BEGIN Extracted text

The spiritual work called for is not to "stop doing x" but to find the willingness to re-arrange one's life and patterns of thought to reduce the maladaptive function of the sin or to rid oneself of its occasions.

Thanks for this. It's something I needed to hear this morning.

FrankCaiati said...

"Turning this reflection on myself, I'm reminded that the fatigue and unstructured quietness of Sunday afternoon needs to be an invitation into the mystery of prayer, not an occasion of forgetting who I am and what I have promised."

This is fantastic. I find that I do have a tendency to "slip-up" or "forget" my call to live rich Catholic life in the unstructured, or more often, idle times. I sometimes justify my idleness with- "I'm a good Catholic. I just happened to be engrossed in my Facebook page for a half-hour."
...But, couldn't something more spiritually productive happen in that half-hour? I think we need to re-examine just how precious time really is.

pennyante said...

A perfect example for reflection is my own problem with forgetfulness. I can't seem to develop a strategy to remember to ask God to bless my food at mealtime. Such a seemingly simple lapse; yet it happens time and time again even though I DO want to thank God for his many blessings.

It aggravates me no end that I can dive into a meal and only later do I remember that I have forgotten to thank God for it.

The only good thing about the forgetfulness is that when I DO remember, I pray that thanksgiving and then specifically remember those who have nothing... recalling the terrible hunger that people experience whether through natural disaster or man's inhumanity to man...

Thanks for your timely post...

kam said...

Excellent self-examination which we can all benifit from. I just spent a Saturday night just like that, watching 'The Matrix' for the second time. I did do Evening Prayer, but that's as far as it got. I had the night to myself and I blew it...

Qualis Rex said...

END Extracted text
BEGIN Data section

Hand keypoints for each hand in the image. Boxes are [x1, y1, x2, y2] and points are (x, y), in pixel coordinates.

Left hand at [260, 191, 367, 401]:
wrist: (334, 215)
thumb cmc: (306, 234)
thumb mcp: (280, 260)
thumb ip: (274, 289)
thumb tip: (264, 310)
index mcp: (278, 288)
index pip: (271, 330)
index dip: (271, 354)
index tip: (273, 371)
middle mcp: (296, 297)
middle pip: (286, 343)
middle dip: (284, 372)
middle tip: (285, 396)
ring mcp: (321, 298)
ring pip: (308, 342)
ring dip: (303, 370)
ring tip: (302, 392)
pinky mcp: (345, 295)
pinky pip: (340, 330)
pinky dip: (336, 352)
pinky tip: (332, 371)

END Data section

What is needed
In the blog comments, which film does kam say they watched on a Saturday night? The records were taken from a separate source and have no connection to the blog comments.

Answer box
'The Matrix', for the second time.